(Extracted data entries)
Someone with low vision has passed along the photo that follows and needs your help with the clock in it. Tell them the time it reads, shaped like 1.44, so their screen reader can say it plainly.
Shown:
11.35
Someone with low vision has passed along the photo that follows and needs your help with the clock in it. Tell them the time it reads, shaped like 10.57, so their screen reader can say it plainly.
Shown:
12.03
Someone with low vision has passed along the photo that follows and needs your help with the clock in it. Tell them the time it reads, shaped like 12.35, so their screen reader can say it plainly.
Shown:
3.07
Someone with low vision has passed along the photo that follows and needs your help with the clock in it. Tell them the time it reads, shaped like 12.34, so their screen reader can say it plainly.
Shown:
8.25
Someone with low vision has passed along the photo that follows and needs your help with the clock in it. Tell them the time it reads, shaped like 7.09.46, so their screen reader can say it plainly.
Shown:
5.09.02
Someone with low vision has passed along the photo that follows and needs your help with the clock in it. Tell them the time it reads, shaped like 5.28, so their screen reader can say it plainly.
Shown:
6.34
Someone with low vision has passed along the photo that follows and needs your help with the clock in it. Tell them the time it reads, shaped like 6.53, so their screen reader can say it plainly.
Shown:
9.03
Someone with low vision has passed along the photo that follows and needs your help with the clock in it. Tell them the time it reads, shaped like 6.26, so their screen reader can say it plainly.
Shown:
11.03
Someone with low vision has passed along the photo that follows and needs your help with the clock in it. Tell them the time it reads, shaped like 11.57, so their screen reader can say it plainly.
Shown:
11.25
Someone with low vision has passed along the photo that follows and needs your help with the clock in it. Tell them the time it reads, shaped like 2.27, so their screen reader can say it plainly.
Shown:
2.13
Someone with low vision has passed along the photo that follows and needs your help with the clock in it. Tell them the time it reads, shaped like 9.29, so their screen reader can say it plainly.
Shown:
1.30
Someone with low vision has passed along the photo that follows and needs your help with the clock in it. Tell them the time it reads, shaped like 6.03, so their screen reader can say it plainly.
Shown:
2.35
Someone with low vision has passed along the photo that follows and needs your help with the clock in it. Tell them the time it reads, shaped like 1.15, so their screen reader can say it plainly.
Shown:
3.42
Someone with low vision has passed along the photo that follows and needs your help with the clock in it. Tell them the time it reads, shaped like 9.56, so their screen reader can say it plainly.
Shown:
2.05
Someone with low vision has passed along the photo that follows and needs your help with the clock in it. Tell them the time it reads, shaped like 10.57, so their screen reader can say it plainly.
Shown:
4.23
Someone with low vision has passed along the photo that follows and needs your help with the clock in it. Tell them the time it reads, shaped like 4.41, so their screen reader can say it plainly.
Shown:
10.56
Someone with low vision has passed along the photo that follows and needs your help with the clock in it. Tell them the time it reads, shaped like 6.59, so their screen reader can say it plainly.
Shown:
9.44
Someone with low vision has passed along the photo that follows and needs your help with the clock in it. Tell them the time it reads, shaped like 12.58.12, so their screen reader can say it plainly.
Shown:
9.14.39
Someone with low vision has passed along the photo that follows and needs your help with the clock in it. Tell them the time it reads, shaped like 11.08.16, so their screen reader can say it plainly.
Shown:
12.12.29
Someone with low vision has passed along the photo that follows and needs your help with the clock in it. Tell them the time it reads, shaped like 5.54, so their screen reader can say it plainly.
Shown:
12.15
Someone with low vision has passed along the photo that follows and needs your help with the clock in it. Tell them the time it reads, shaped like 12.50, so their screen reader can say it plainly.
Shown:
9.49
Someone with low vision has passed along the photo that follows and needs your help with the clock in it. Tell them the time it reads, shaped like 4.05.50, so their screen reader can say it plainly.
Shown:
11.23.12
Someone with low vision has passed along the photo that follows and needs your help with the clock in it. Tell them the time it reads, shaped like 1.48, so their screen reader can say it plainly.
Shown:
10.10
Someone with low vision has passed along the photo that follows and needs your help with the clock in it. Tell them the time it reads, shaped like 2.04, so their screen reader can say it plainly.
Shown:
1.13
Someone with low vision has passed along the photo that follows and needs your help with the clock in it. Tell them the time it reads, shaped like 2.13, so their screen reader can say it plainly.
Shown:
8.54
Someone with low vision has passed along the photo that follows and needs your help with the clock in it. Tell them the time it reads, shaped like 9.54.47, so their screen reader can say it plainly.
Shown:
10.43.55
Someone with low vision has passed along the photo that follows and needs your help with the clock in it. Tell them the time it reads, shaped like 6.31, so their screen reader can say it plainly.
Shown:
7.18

Goal:
Reproduce all of the data above verbatim, line for line, leaving nothing out.

Full answer:
Someone with low vision has passed along the photo that follows and needs your help with the clock in it. Tell them the time it reads, shaped like 1.44, so their screen reader can say it plainly.
Shown:
11.35
Someone with low vision has passed along the photo that follows and needs your help with the clock in it. Tell them the time it reads, shaped like 10.57, so their screen reader can say it plainly.
Shown:
12.03
Someone with low vision has passed along the photo that follows and needs your help with the clock in it. Tell them the time it reads, shaped like 12.35, so their screen reader can say it plainly.
Shown:
3.07
Someone with low vision has passed along the photo that follows and needs your help with the clock in it. Tell them the time it reads, shaped like 12.34, so their screen reader can say it plainly.
Shown:
8.25
Someone with low vision has passed along the photo that follows and needs your help with the clock in it. Tell them the time it reads, shaped like 7.09.46, so their screen reader can say it plainly.
Shown:
5.09.02
Someone with low vision has passed along the photo that follows and needs your help with the clock in it. Tell them the time it reads, shaped like 5.28, so their screen reader can say it plainly.
Shown:
6.34
Someone with low vision has passed along the photo that follows and needs your help with the clock in it. Tell them the time it reads, shaped like 6.53, so their screen reader can say it plainly.
Shown:
9.03
Someone with low vision has passed along the photo that follows and needs your help with the clock in it. Tell them the time it reads, shaped like 6.26, so their screen reader can say it plainly.
Shown:
11.03
Someone with low vision has passed along the photo that follows and needs your help with the clock in it. Tell them the time it reads, shaped like 11.57, so their screen reader can say it plainly.
Shown:
11.25
Someone with low vision has passed along the photo that follows and needs your help with the clock in it. Tell them the time it reads, shaped like 2.27, so their screen reader can say it plainly.
Shown:
2.13
Someone with low vision has passed along the photo that follows and needs your help with the clock in it. Tell them the time it reads, shaped like 9.29, so their screen reader can say it plainly.
Shown:
1.30
Someone with low vision has passed along the photo that follows and needs your help with the clock in it. Tell them the time it reads, shaped like 6.03, so their screen reader can say it plainly.
Shown:
2.35
Someone with low vision has passed along the photo that follows and needs your help with the clock in it. Tell them the time it reads, shaped like 1.15, so their screen reader can say it plainly.
Shown:
3.42
Someone with low vision has passed along the photo that follows and needs your help with the clock in it. Tell them the time it reads, shaped like 9.56, so their screen reader can say it plainly.
Shown:
2.05
Someone with low vision has passed along the photo that follows and needs your help with the clock in it. Tell them the time it reads, shaped like 10.57, so their screen reader can say it plainly.
Shown:
4.23
Someone with low vision has passed along the photo that follows and needs your help with the clock in it. Tell them the time it reads, shaped like 4.41, so their screen reader can say it plainly.
Shown:
10.56
Someone with low vision has passed along the photo that follows and needs your help with the clock in it. Tell them the time it reads, shaped like 6.59, so their screen reader can say it plainly.
Shown:
9.44
Someone with low vision has passed along the photo that follows and needs your help with the clock in it. Tell them the time it reads, shaped like 12.58.12, so their screen reader can say it plainly.
Shown:
9.14.39
Someone with low vision has passed along the photo that follows and needs your help with the clock in it. Tell them the time it reads, shaped like 11.08.16, so their screen reader can say it plainly.
Shown:
12.12.29
Someone with low vision has passed along the photo that follows and needs your help with the clock in it. Tell them the time it reads, shaped like 5.54, so their screen reader can say it plainly.
Shown:
12.15
Someone with low vision has passed along the photo that follows and needs your help with the clock in it. Tell them the time it reads, shaped like 12.50, so their screen reader can say it plainly.
Shown:
9.49
Someone with low vision has passed along the photo that follows and needs your help with the clock in it. Tell them the time it reads, shaped like 4.05.50, so their screen reader can say it plainly.
Shown:
11.23.12
Someone with low vision has passed along the photo that follows and needs your help with the clock in it. Tell them the time it reads, shaped like 1.48, so their screen reader can say it plainly.
Shown:
10.10
Someone with low vision has passed along the photo that follows and needs your help with the clock in it. Tell them the time it reads, shaped like 2.04, so their screen reader can say it plainly.
Shown:
1.13
Someone with low vision has passed along the photo that follows and needs your help with the clock in it. Tell them the time it reads, shaped like 2.13, so their screen reader can say it plainly.
Shown:
8.54
Someone with low vision has passed along the photo that follows and needs your help with the clock in it. Tell them the time it reads, shaped like 9.54.47, so their screen reader can say it plainly.
Shown:
10.43.55
Someone with low vision has passed along the photo that follows and needs your help with the clock in it. Tell them the time it reads, shaped like 6.31, so their screen reader can say it plainly.
Shown:
7.18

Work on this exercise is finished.